Le procès d’une ressortissante marocaine accusée d’avoir maltraité son enfant a débuté ce mercredi aux Pays-Bas. Les médias néerlandais évoquent un procès inédit dans le pays. Et pour cause, la mère affirme que son fils était possédé par un djinn.

Lors de l’audience, il a été question des pratiques auxquelles s’étaient adonnée cette femme originaire de Casablanca, en compagnie d’un couple également d’origine marocaine, rapporte le quotidien De Telegraaf. Afin de le «délivrer de son mal», l’enfant de neuf ans aurait été forcé à garder ses mains dans un four chaud et à s’enfoncer des cotons-tiges dans les oreilles, dont il garde aujourd’hui d’importantes séquelles auditives. Au cours de cette première audience, le procureur général a affirmé que «ces actes sont choquants» et dit «[n’avoir] pas de mots pour les décrire». L’accusée en a trouvé un : le «djinn» qui, dit-elle, possèderait son fils. Une théorie dont elle avait fait part dans une interview au journal Volkskrant l’année dernière.

Les faits remontent à 2016, lorsque les services de protection de l’enfance lui enlèvent la garde de son enfant. Avant cela, la mère avait confié au quotidien néerlandais que son fils avait «changé» et «[parlait] souvent de fantômes». D’après elle, il lui a confié «[qu’il voyait] un esprit en forme de grand-mère devant lui». Remarquant par ailleurs que son fils «mangeait moins et devenait agressif», sa mère commence alors à s’inquiéter.

Ruqya, maltraitances et agressions sexuelles

Elle se dirige dans un premier temps vers un hôpital, craignant que son fils souffre d’épilepsie. Elle dit avoir également refusé d’emmener son fils dans un hôpital psychiatrique, «craignant que le personnels médical emmène son enfant et l’enferme dans une institution», raconte-elle.

C’est ainsi qu’elle décide de se diriger vers un imam, qui finira par lui confirmer ses soupçons. Ce dernier lui conseille d’utiliser la ruqya, des versets spécifiques du Coran, et d’observer la réaction de son fils. «Il était hors de contrôle et a commencé à [me] frapper. Il y avait tellement de pouvoir dans ce petit homme», dit-elle.

En août 2016, la protection de l’enfance lui retire alors la garde de son fils et le place dans une famille d’accueil. La mère vient le voir une fois toutes les deux semaines. Un an plus tard, en mai 2017, le juge lui permet de retourner au sein du domicile familial, mais l’enfant confie à sa famille adoptive qu’il ne veut pas rentrer chez lui, précise Volkskrant.
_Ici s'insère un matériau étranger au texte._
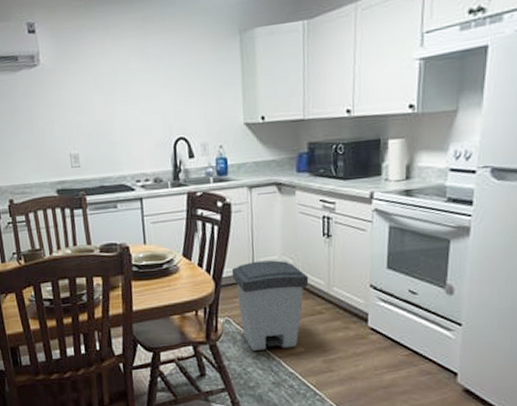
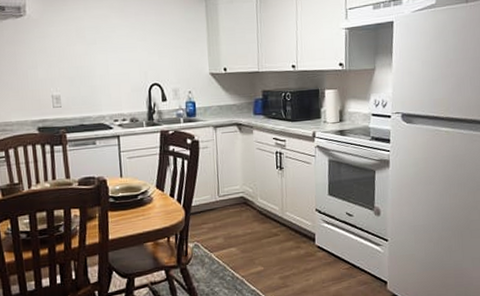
trash can: present [231,260,309,351] -> none [199,189,266,272]

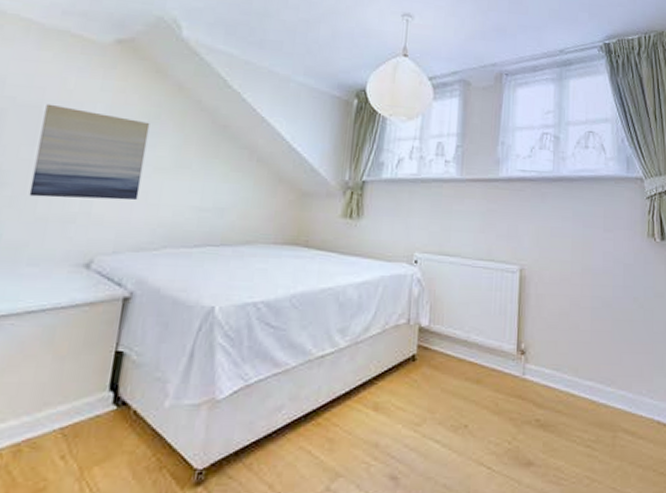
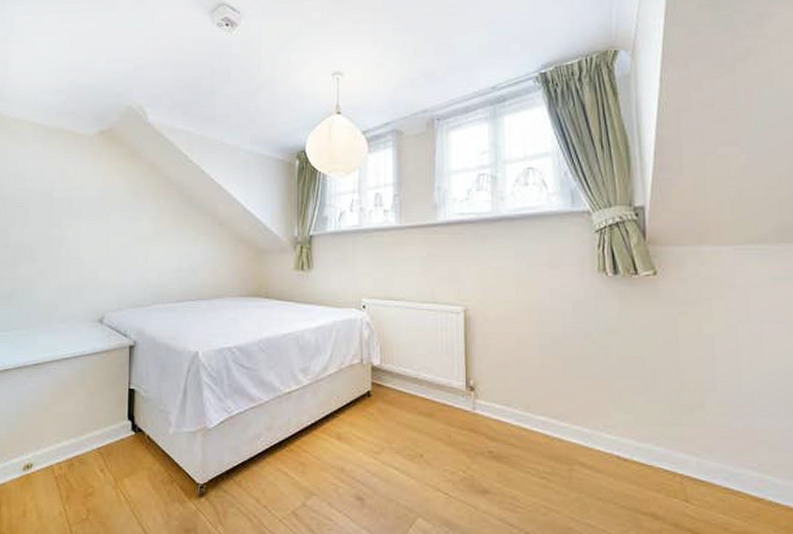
wall art: present [29,103,150,201] -> none [53,191,132,268]

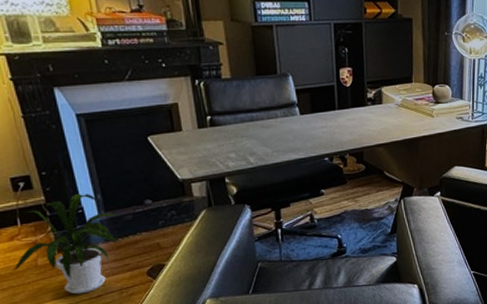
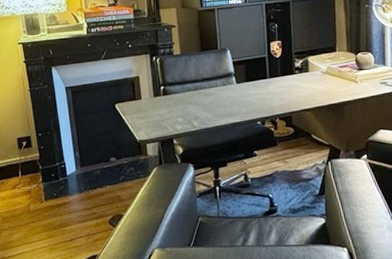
house plant: present [13,193,117,295] -> none [12,151,89,237]

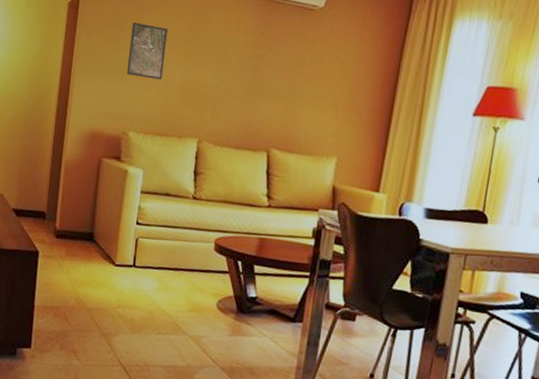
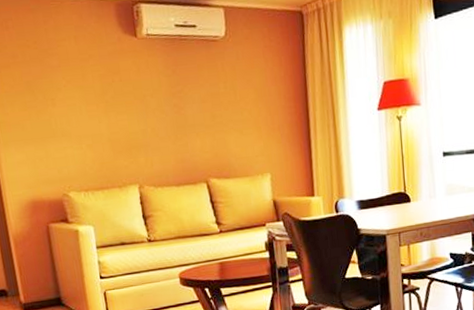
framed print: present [127,22,168,80] -> none [44,84,88,138]

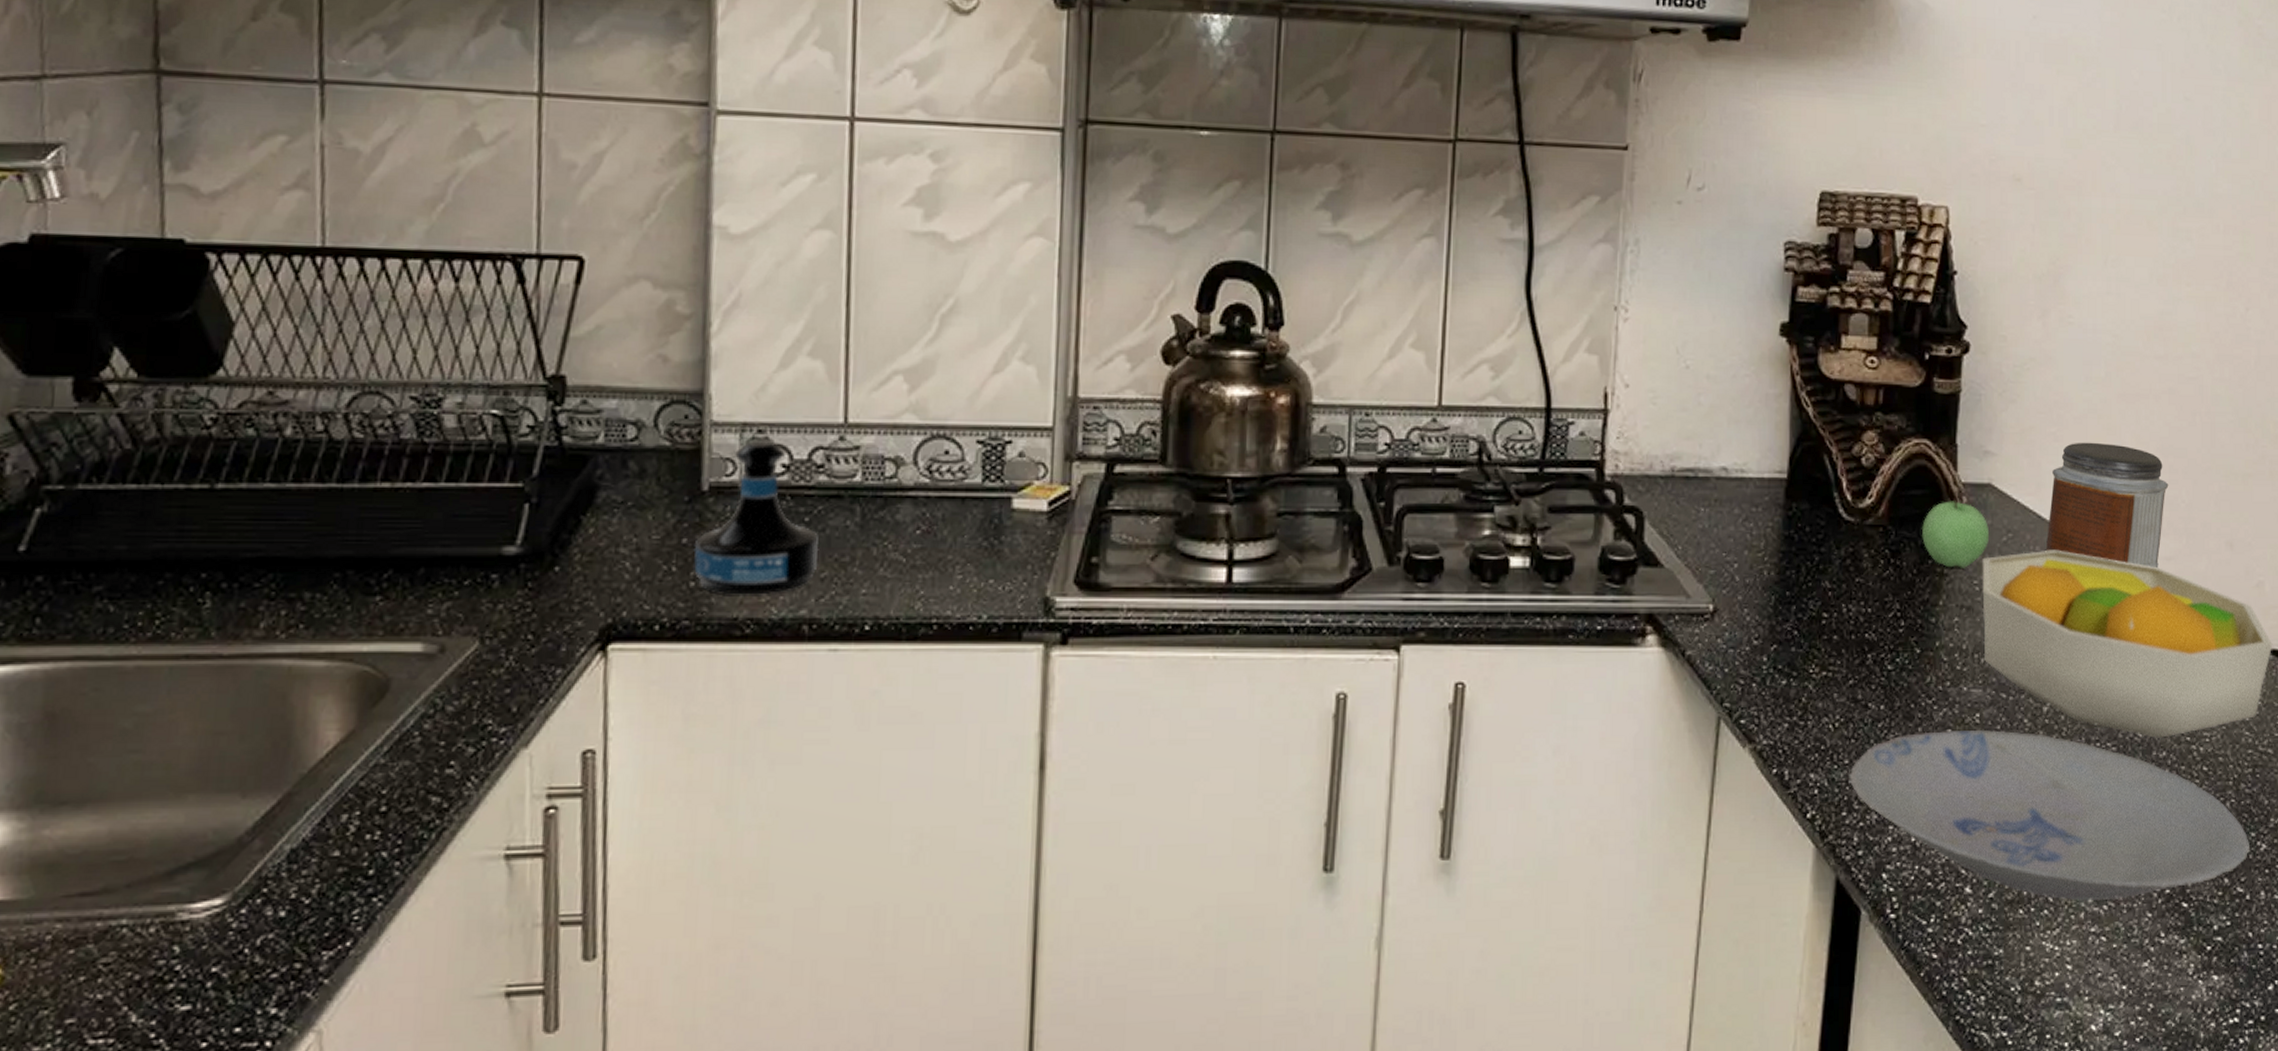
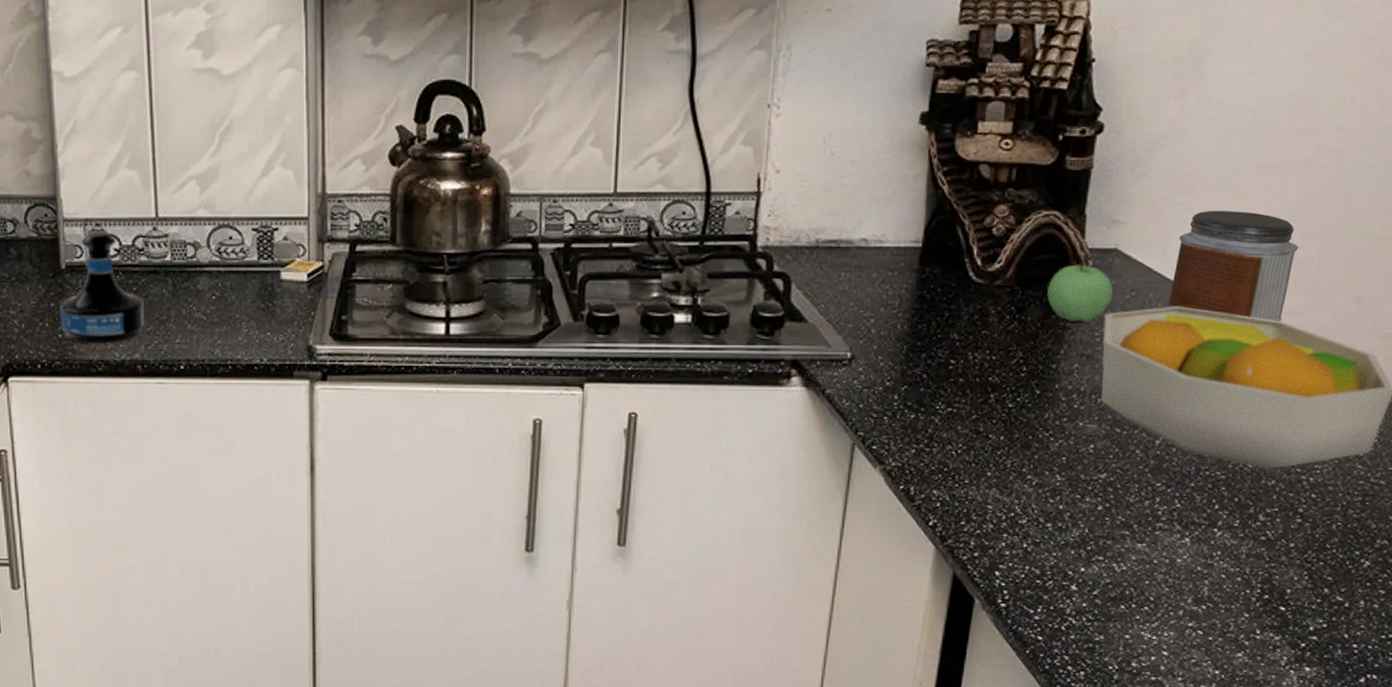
bowl: present [1850,729,2251,901] -> none [969,458,1354,601]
La protection de la jeunesse contacte alors la police. Devant les policiers, l’enfant accuse sa mère d’agressions sexuelles. Il affirme qu’elle l’obligeait à se livrer à des actes sexuels avec elle. Pour sa défense, la mère a affirmé que «si un esprit prend possession de vous, alors vous pouvez devenir une personne très différente». Elle sera finalement arrêtée en octobre, avant d’être relâchée deux mois plus tard.
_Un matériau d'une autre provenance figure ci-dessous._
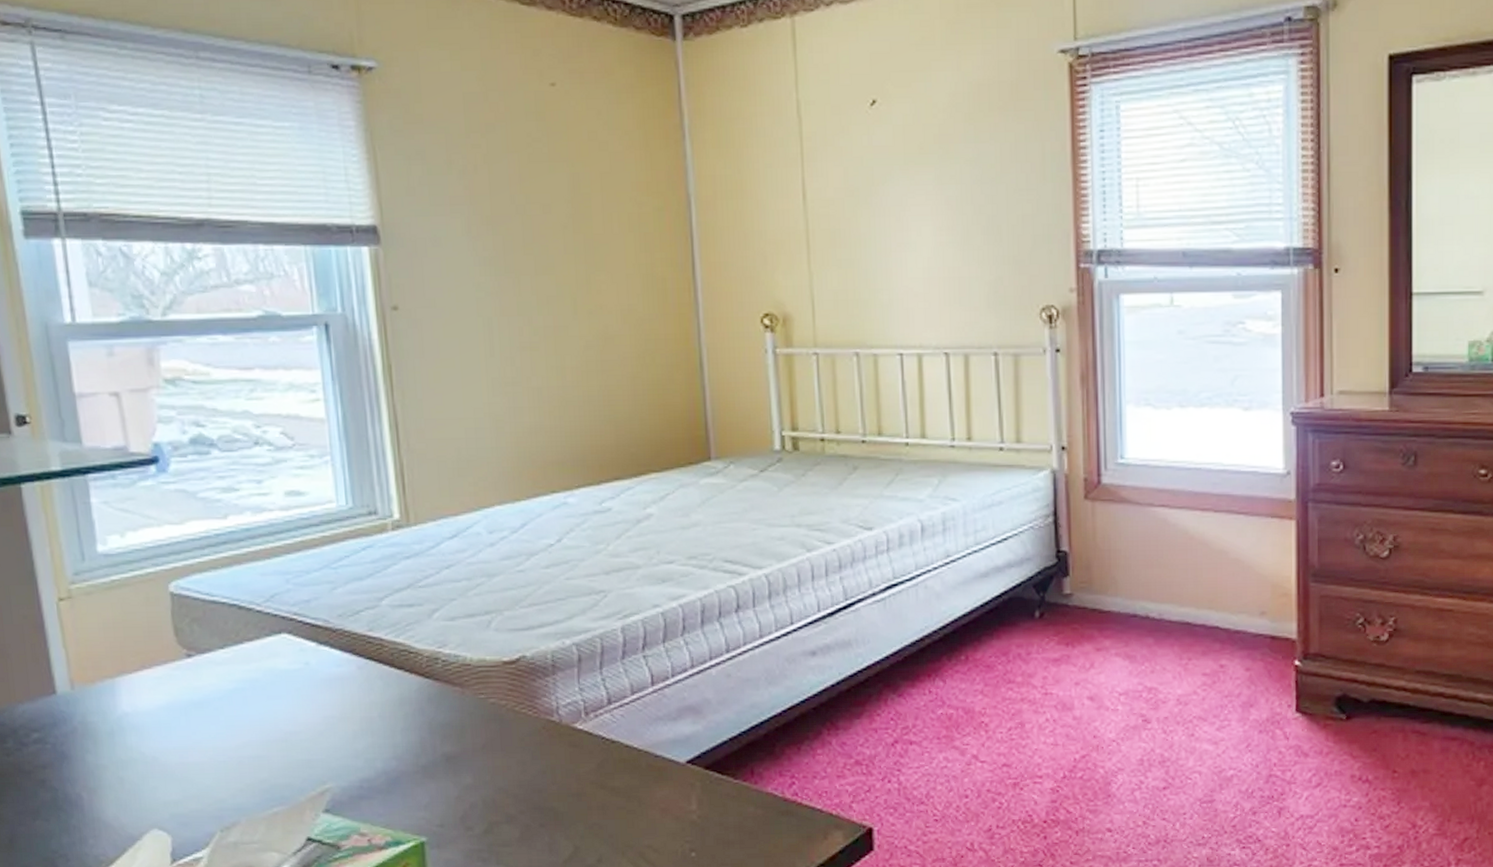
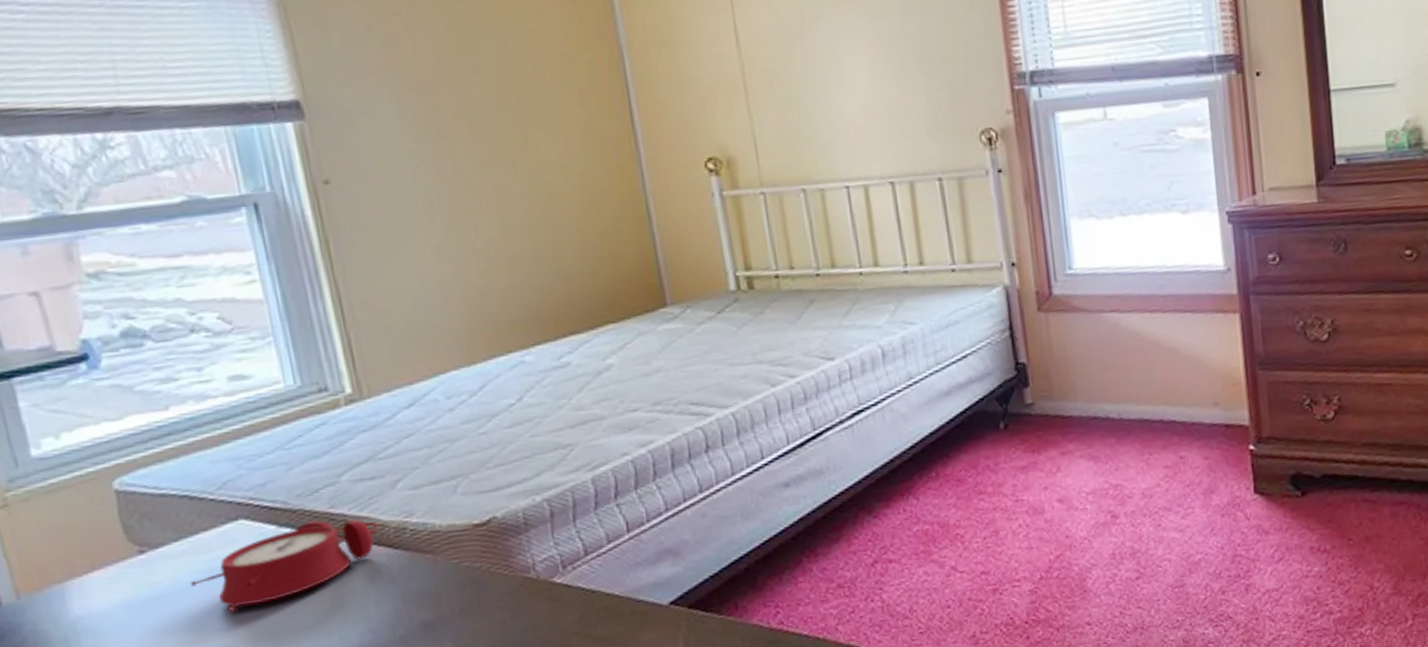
alarm clock: none [231,642,413,724] -> present [190,519,380,612]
Actuellement, la mère a fait appel à des avocats d’origine marocaine qui, d’après elle, pourraient comprendre cette situation. Le ministère public réclame une peine de cinq ans de prison ferme et quatre ans pour le couple d’origine marocaine qui l’aurait aidé. Les prochaines audiences sont prévues le 20 mars prochain, selon Nieuws Blad.